*** Opening Task material ***

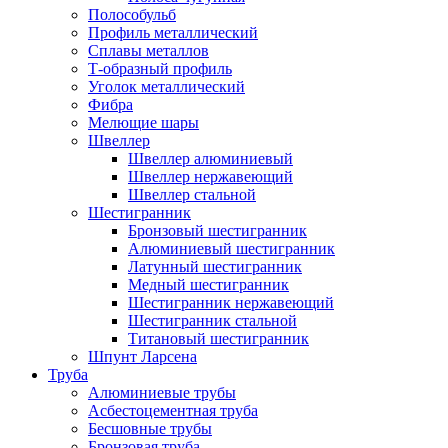
Полособульб
Профиль металлический
Сплавы металлов
Т-образный профиль
Уголок металлический
Фибра
Мелющие шары
Швеллер
Швеллер алюминиевый
Швеллер нержавеющий
Швеллер стальной
Шестигранник
Бронзовый шестигранник
Алюминиевый шестигранник
Латунный шестигранник
Медный шестигранник
Шестигранник нержавеющий
Шестигранник стальной
Титановый шестигранник
Шпунт Ларсена
Труба
Алюминиевые трубы
Асбестоцементная труба
Бесшовные трубы
Бронзовая труба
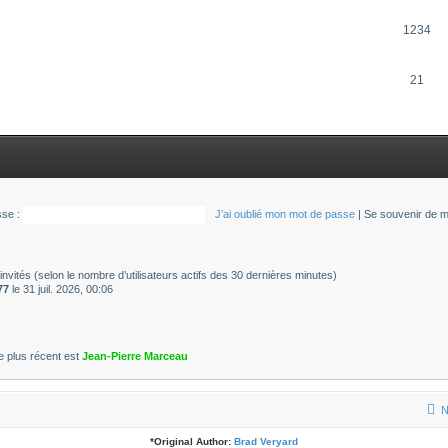
1234
21
se :
J’ai oublié mon mot de passe
|
Se souvenir de 
28 invités (selon le nombre d’utilisateurs actifs des 30 dernières minutes)
77
le 31 juil. 2026, 00:06
 plus récent est
Jean-Pierre Marceau
N
*
Original Author:
Brad Veryard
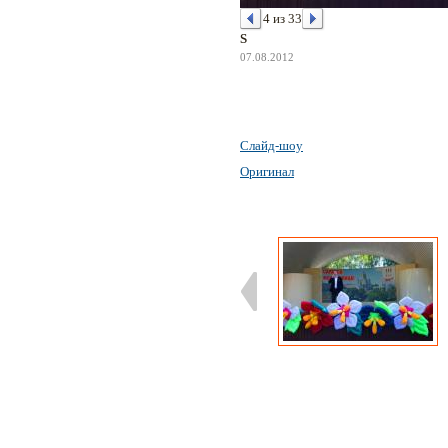
4 из 33
S
07.08.2012
Слайд-шоу
Оригинал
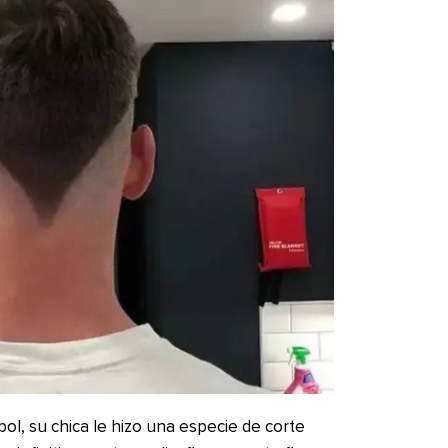
ol, su chica le hizo una especie de corte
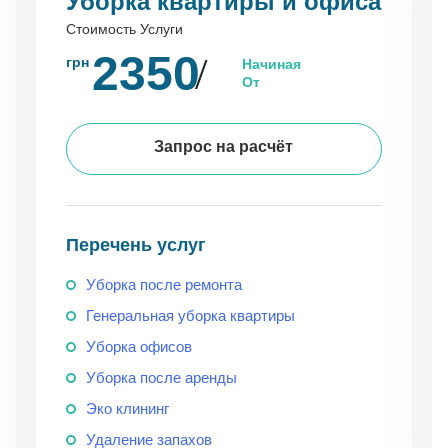
Уборка квартиры и офиса
Стоимость Услуги
2350
грн
Начиная
От
Запрос на расчёт
Перечень услуг
Уборка после ремонта
Генеральная уборка квартиры
Уборка офисов
Уборка после аренды
Эко клининг
Удаление запахов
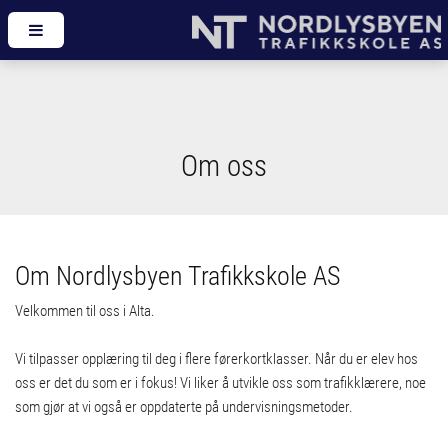
Om oss
Om Nordlysbyen Trafikkskole AS
Velkommen til oss i Alta.
Vi tilpasser opplæring til deg i flere førerkortklasser. Når du er elev hos
oss er det du som er i fokus! Vi liker å utvikle oss som trafikklærere, noe
som gjør at vi også er oppdaterte på undervisningsmetoder.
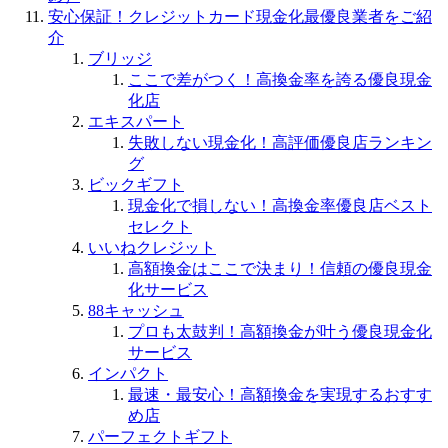
安心保証！クレジットカード現金化最優良業者をご紹
介
ブリッジ
ここで差がつく！高換金率を誇る優良現金
化店
エキスパート
失敗しない現金化！高評価優良店ランキン
グ
ビックギフト
現金化で損しない！高換金率優良店ベスト
セレクト
いいねクレジット
高額換金はここで決まり！信頼の優良現金
化サービス
88キャッシュ
プロも太鼓判！高額換金が叶う優良現金化
サービス
インパクト
最速・最安心！高額換金を実現するおすす
め店
パーフェクトギフト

*** Closing Task material ***

▶ **What this task involves**
An answer that restates all the entries exactly and drops the images is what is needed.

▶ **Output of the exercise**
Полособульб
Профиль металлический
Сплавы металлов
Т-образный профиль
Уголок металлический
Фибра
Мелющие шары
Швеллер
Швеллер алюминиевый
Швеллер нержавеющий
Швеллер стальной
Шестигранник
Бронзовый шестигранник
Алюминиевый шестигранник
Латунный шестигранник
Медный шестигранник
Шестигранник нержавеющий
Шестигранник стальной
Титановый шестигранник
Шпунт Ларсена
Труба
Алюминиевые трубы
Асбестоцементная труба
Бесшовные трубы
Бронзовая труба
1234
21
se :
J’ai oublié mon mot de passe
|
Se souvenir de 
28 invités (selon le nombre d’utilisateurs actifs des 30 dernières minutes)
77
le 31 juil. 2026, 00:06
 plus récent est
Jean-Pierre Marceau
N
*
Original Author:
Brad Veryard
4 из 33
S
07.08.2012
Слайд-шоу
Оригинал
ol, su chica le hizo una especie de corte
Уборка квартиры и офиса
Стоимость Услуги
2350
грн
Начиная
От
Запрос на расчёт
Перечень услуг
Уборка после ремонта
Генеральная уборка квартиры
Уборка офисов
Уборка после аренды
Эко клининг
Удаление запахов
Om oss
Om Nordlysbyen Trafikkskole AS
Velkommen til oss i Alta.
Vi tilpasser opplæring til deg i flere førerkortklasser. Når du er elev hos
oss er det du som er i fokus! Vi liker å utvikle oss som trafikklærere, noe
som gjør at vi også er oppdaterte på undervisningsmetoder.
安心保証！クレジットカード現金化最優良業者をご紹
介
ブリッジ
ここで差がつく！高換金率を誇る優良現金
化店
エキスパート
失敗しない現金化！高評価優良店ランキン
グ
ビックギフト
現金化で損しない！高換金率優良店ベスト
セレクト
いいねクレジット
高額換金はここで決まり！信頼の優良現金
化サービス
88キャッシュ
プロも太鼓判！高額換金が叶う優良現金化
サービス
インパクト
最速・最安心！高額換金を実現するおすす
め店
パーフェクトギフト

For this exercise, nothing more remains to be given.